◆ TEKS BACAAN:
Ungkapan bekerja untuk rakyat, selalu dekat dengan rakyat, tidak cukup sekadar kata-kata dan janji saat kampanye, tetapi harus dibuktikan dengan perbuatan nyata. 

Melalui pemilu legislatif diharapkan akan terpilih para legislator di DPR, DPRD provinsi, DPRD kabupaten/kota, serta DPD yang memiliki akhlakul karimah, integritas, dan kecakapan sebagai wakil rakyat. 

Mereka diharapkan punya komitmen yang kuat untuk menyusun undang-undang atau peraturan daerah, menetapkan APBN, APBD, serta mengawasi jalannya pemerintahan agar tetap berorientasi pada kepentingan rakyat.

Selanjutnya, melalui pilpres diharapkan akan terpilih presiden dan wakil presiden yang betul-betul memikirkan dan bertindak secara nyata bagi kemakmuran rakyat yang dipimpinnya.

◆ KEGIATAN:
Tuliskan lanjutan teks tentang harapan terhadap pemilu legislatif dan pilpres, dimulai setelah kalimat terakhirnya. Entri yang menyusul merupakan bahan tersendiri dan terpisah dari teks tentang pemilu ini.

◆ ENTRI HASIL EKSTRAKSI:
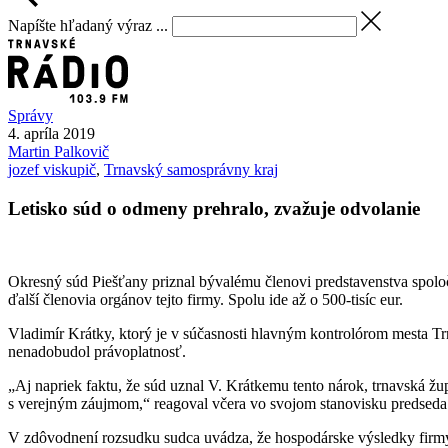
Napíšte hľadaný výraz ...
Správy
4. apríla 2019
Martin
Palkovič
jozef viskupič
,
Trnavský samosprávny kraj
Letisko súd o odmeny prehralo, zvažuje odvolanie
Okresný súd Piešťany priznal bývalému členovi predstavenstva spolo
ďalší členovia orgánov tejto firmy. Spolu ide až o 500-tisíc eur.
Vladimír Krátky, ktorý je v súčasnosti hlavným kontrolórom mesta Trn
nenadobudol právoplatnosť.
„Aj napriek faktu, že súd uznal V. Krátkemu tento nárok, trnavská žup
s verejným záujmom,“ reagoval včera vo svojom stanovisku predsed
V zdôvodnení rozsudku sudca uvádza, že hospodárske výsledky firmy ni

==

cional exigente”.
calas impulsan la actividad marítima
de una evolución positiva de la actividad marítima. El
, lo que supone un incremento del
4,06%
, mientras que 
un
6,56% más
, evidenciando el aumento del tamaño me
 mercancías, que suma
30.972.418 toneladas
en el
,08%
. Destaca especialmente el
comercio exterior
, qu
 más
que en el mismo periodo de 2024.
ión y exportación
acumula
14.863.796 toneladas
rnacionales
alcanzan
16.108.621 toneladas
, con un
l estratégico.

◆ JAWABAN TERTULIS:
Presiden dan wakil presiden terpilih diharapkan sosok yang bertanggung jawab terhadap keberhasilan program kerja pemerintahan dan tidak menghindari tanggung jawab tatkala terjadi kegagalan.

Syarat calon pemimpin negara, menurut para pemikir Muslim, hendaklah seorang yang berakhlakul karimah, jujur, memiliki keberanian, bersedia menjadikan diri dan keluarganya sebagai suri teladan bagi masyarakat dan bangsanya. 

Ukuran yang dipakai bukan sekadar ucapannya, melainkan juga pemikirannya yang tecermin dalam tingkah laku serta gaya bekerjanya.

Calon pemimpin juga hendaklah seorang sosiawan, yakni seseorang yang hatinya mudah berempati dan simpati terhadap penderitaan sesamanya. 

Syarat lainnya yang amat penting ialah seorang calon pemimpin hendaklah senantiasa memegang amanah. Amanah ini datang dari dua pihak, dari rakyat dan dari Allah SWT.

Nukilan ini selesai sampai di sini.